- Passage shown:
________________

What does The Singularity mean? Can The Singularity be avoided?
Scientists believe that within 15 years from now on, humanity will have the technological means to create superhuman intelligence. Some voices says that, shortly after, the human era will be ended. Is this kind of progress avoidable? And if it’s not, can events be guided so that we may survive? These questions were scientifically investigated. Some possible answers (and some further dangers) were presented by Vernor Vinge in one of his articles.
To begin, we should define the “The Singularity” concept. In the last century, the acceleration of technological progress has been the central feature. This happens because of the imminent creation by technology of entities with greater than human intelligence. There are several means by which science may achieve this revelation, Vernor Vinge listing the following:
1. There may be developed computers that are “awake” and superhumanly intelligent. (To date, there has been much controversy as to whether we can create human equivalence in a machine. But if the answer is “yes, we can”, then there is little doubt that beings more intelligent can be constructed shortly thereafter.)

________________

- Material provided:

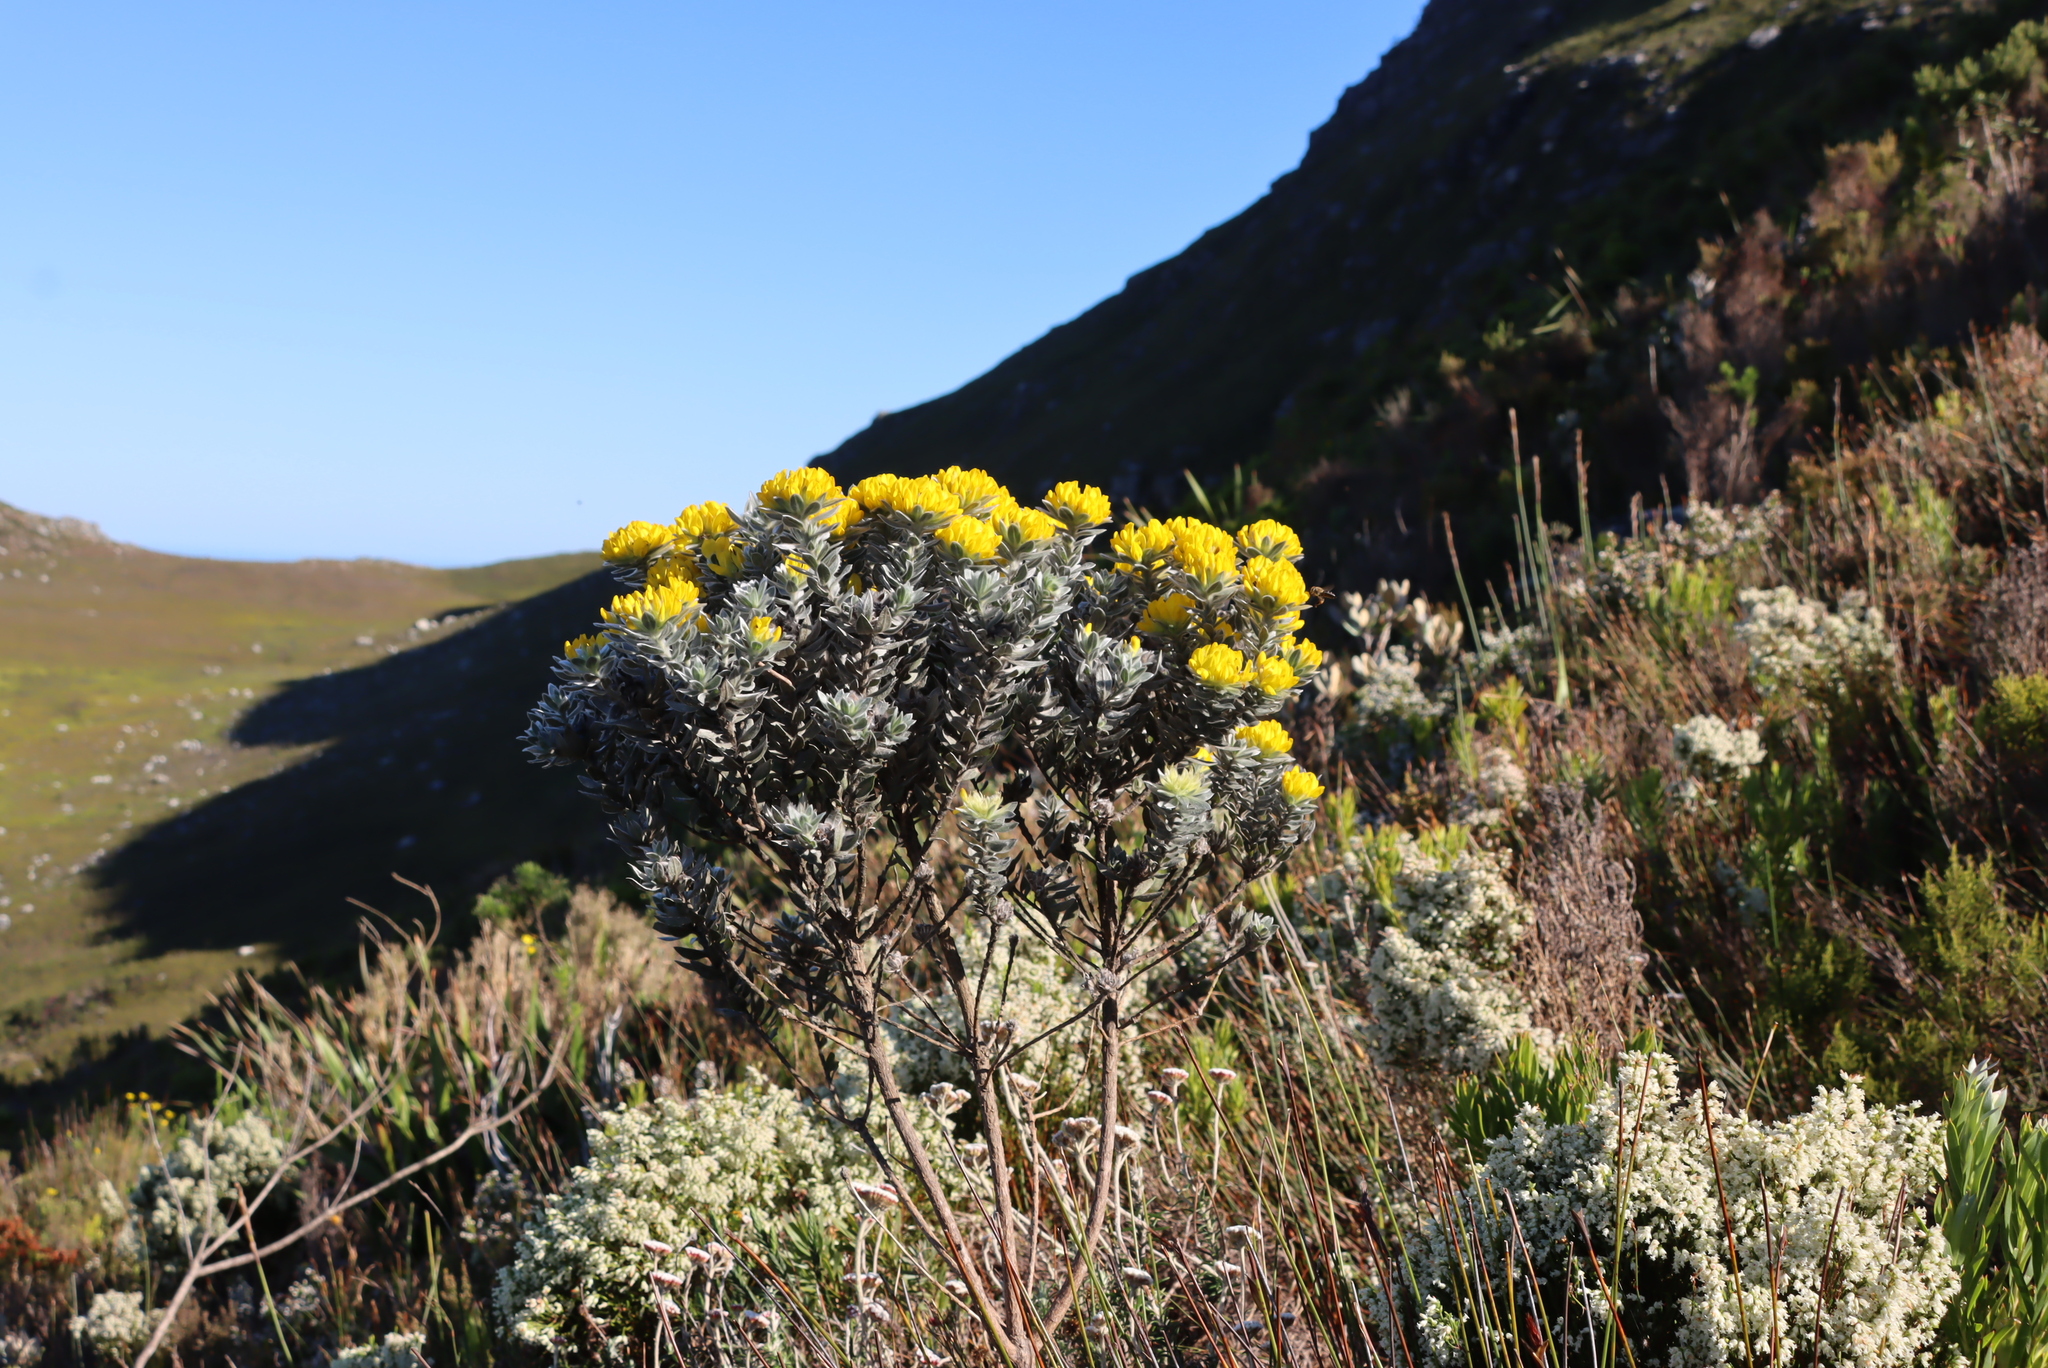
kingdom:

________________

- Activities:
1 - According to the passage on the Singularity, within how many years do scientists believe humanity will have the technological means to create superhuman intelligence?
2 - Does each statement below agree with the passage on the Singularity? Answer yes or no for each, and quote the words from the passage that decide it.
(a) The acceleration of technological progress has been the central feature of the last century.
(b) It is settled that human equivalence can be created in a machine.
(c) The questions about whether this progress can be avoided were never investigated scientifically.

- Per-task answers:
1 - Within 15 years from now.

2 -
(a) Yes: "In the last century, the acceleration of technological progress has been the central feature."
(b) No: "there has been much controversy as to whether we can create human equivalence in a machine."
(c) No: "These questions were scientifically investigated."